Most players do understand that it is part of the business though. The MiBR guys have consistently lashed out at anyone either criticizing them or even making lighthearted jokes at their expense. It was this behavior towards Chaos, a team containing a young player whose reputation has been ruined by their claims, that was the last straw for me. The MiBR core enjoy an unbelievably privileged position in the esports landscape. They are, seemingly regardless of how badly they act, national heroes. They bring huge viewing numbers whenever they play, meaning tournament organizers and broadcasters will look to accommodate them in ways that other teams do not have the luxury of. They are paid a huge salary, one of the largest in Counter-Strike, without even the expectation to achieve results commensurate to their reputation and ranking. There is no oversight when they step out of line. Their coach is a lifelong friend and business partner. Their employer is also in business with them on several projects. They are completely untouchable and can act with impunity.

Because of all this, it leaves an especially bad taste in the mouth when you lash out at a young social media manager for implying that, due to bad results, you might be missing a legendary former member of your squad. It is beyond petty to take to Twitter to lash out at a broadcaster who says that you appear to have lost the hunger you had in 2016 (which would be an understandable reality by the way) and whine endlessly about how hard you work. The truly mean-spirited would point out if you’re working so hard and failing so consistently it might be time to quit. There were no such suggestions here because people still remember the Brazilian core of old.

We remember the team that came from nowhere to shock the world and win the country’s first CS:GO Major. We remember the style and swagger, the never-say-die attitude that meant until 16 rounds were on the board you could never be counted out of a match.
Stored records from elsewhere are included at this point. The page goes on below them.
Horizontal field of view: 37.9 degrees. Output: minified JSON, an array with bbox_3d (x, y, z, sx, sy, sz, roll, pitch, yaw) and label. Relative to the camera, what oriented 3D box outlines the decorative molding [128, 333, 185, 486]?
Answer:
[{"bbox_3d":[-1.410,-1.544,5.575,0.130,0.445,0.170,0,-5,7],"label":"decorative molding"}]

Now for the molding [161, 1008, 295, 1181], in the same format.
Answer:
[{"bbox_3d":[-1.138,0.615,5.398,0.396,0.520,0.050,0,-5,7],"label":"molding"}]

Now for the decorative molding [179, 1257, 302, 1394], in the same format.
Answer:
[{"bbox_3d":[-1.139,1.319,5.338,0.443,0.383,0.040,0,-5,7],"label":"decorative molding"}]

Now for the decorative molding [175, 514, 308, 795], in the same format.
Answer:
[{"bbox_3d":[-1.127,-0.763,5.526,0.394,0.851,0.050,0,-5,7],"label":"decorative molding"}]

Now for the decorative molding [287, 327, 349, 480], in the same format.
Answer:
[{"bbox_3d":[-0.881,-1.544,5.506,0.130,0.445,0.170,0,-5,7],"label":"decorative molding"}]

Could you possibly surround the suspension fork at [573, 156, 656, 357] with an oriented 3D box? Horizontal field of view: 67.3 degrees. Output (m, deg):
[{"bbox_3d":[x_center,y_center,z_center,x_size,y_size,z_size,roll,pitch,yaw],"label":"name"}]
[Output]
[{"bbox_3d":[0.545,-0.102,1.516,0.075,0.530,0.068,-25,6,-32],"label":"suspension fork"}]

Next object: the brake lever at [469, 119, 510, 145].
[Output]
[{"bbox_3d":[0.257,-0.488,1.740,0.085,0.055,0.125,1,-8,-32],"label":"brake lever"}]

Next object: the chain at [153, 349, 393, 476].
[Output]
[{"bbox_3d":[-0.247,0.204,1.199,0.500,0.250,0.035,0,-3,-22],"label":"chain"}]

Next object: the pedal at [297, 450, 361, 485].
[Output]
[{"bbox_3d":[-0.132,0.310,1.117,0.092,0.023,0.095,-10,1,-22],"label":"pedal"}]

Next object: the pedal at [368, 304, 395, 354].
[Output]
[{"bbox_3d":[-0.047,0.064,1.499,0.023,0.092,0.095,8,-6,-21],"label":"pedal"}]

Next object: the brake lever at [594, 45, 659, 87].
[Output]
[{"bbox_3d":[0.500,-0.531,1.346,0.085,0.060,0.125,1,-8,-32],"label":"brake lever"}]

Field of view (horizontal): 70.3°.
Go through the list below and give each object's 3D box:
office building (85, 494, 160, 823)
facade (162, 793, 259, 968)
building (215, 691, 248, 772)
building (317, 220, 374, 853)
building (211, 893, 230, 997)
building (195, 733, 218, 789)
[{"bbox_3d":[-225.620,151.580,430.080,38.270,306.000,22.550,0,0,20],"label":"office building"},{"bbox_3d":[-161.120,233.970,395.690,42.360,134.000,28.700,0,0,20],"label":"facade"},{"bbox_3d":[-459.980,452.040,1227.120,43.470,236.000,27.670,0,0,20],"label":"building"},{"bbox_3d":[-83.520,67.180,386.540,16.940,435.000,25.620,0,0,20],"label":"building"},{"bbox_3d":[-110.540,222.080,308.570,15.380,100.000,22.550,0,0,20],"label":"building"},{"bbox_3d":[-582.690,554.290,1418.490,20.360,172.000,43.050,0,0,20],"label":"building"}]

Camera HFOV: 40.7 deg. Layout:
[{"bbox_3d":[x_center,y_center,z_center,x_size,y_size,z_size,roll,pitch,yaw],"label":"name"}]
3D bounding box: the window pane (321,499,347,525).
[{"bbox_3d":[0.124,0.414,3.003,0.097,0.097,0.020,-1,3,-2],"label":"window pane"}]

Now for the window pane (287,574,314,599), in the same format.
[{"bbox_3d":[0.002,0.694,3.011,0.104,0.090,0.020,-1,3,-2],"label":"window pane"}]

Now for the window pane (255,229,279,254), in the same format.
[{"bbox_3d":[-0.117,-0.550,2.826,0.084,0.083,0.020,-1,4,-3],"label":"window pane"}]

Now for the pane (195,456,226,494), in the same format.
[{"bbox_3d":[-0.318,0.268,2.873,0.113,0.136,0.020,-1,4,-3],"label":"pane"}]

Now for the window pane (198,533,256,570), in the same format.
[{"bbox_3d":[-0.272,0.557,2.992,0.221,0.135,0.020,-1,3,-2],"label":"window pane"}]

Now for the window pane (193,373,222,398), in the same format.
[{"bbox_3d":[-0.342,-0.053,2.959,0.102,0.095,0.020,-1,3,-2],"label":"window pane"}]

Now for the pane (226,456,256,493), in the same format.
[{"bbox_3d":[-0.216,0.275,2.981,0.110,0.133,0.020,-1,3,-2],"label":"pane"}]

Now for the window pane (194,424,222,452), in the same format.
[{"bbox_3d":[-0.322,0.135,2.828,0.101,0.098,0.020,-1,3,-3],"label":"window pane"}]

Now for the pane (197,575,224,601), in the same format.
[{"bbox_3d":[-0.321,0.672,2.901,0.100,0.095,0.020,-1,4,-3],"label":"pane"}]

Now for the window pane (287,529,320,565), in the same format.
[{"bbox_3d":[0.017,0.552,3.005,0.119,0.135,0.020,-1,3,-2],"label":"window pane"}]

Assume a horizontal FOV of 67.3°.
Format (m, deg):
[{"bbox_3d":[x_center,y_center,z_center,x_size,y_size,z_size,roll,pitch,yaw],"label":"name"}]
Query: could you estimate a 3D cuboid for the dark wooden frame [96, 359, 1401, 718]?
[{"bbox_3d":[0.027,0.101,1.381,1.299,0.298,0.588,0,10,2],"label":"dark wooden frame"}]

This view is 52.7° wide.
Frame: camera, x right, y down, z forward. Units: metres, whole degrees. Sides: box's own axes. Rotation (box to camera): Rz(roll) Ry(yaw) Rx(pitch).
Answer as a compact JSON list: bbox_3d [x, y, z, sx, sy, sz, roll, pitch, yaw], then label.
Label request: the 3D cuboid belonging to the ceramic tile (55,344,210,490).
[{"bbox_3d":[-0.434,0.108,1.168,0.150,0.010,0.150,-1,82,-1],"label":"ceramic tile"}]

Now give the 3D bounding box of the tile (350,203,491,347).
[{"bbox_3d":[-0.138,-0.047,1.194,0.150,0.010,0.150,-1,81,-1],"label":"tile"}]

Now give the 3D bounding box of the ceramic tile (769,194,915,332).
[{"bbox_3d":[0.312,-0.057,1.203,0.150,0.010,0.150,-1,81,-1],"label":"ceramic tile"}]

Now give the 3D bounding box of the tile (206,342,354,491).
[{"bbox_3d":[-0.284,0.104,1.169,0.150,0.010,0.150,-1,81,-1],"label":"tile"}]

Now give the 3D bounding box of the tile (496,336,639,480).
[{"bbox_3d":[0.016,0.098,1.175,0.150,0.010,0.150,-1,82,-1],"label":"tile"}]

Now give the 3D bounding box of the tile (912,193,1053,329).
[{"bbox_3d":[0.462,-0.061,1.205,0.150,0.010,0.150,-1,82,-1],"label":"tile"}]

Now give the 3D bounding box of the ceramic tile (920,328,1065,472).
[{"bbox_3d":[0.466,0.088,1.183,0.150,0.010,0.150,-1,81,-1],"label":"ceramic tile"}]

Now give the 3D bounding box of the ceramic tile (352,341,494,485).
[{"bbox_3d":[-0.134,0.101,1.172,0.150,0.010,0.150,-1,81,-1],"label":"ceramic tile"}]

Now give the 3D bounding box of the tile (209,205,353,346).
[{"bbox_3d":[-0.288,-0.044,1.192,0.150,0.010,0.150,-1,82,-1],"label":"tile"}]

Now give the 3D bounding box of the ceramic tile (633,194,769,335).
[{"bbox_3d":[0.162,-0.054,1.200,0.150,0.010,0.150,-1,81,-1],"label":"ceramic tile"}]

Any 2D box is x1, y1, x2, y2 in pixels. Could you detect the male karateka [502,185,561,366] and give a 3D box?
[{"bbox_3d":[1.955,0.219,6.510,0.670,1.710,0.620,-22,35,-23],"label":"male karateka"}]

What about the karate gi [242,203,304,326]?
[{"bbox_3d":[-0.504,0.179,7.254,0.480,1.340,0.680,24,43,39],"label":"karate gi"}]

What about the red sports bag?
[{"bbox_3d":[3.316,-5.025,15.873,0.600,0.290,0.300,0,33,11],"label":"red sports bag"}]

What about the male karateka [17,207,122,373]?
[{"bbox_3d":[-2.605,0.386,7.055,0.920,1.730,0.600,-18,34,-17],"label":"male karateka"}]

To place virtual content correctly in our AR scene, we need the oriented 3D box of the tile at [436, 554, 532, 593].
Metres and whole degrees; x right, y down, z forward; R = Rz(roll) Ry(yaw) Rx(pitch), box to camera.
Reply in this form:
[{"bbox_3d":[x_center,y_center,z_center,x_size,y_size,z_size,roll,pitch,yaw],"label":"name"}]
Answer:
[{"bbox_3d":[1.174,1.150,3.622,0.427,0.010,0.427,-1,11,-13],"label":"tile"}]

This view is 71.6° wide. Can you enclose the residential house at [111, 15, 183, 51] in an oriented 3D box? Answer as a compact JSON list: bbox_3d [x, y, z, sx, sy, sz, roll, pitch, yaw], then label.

We allowed the gamesmanship because it came alongside a healthy dose of showmanship. And we remember the gestures of giving back to the scene such as streaming to raise money for South African team Bravado because of their desire to come from a scene hampered by a lack of economic opportunity but go on to be among the best mirrored your own journey.

Since joining MiBR this has become a distant memory. Now what remains is a group of players too egotistical to see their own faults and labor under the delusion that everything else has changed while they remained the same. You’ve shown spite to your fellow pros, including youngsters who aspire to be like you. You’ve cheated while accusing the innocent of cheating themselves. You’ve diminished the achievements of teams that right now are better than you. In doing all of this you have taken a brand that should be a source of national pride and turned it into a bad joke, one that will never recover from the reputational damage you have all done to it. When your old colleague Lincoln ‘fnx’ Lau said “if MiBR comes back it will be a joke in my humble opinion, they will ruin a name that was once well represented” he couldn’t have known how right he would be.

Regardless of whether or not this farce is allowed to continue by the people that sign the checks after two years, it is too late to change what you’ve turned your legacy in to. It could have been one of the greatest stories esports had ever seen. Instead, it has become the all too typical one about unchecked power, ego and greed, and we had plenty of those already.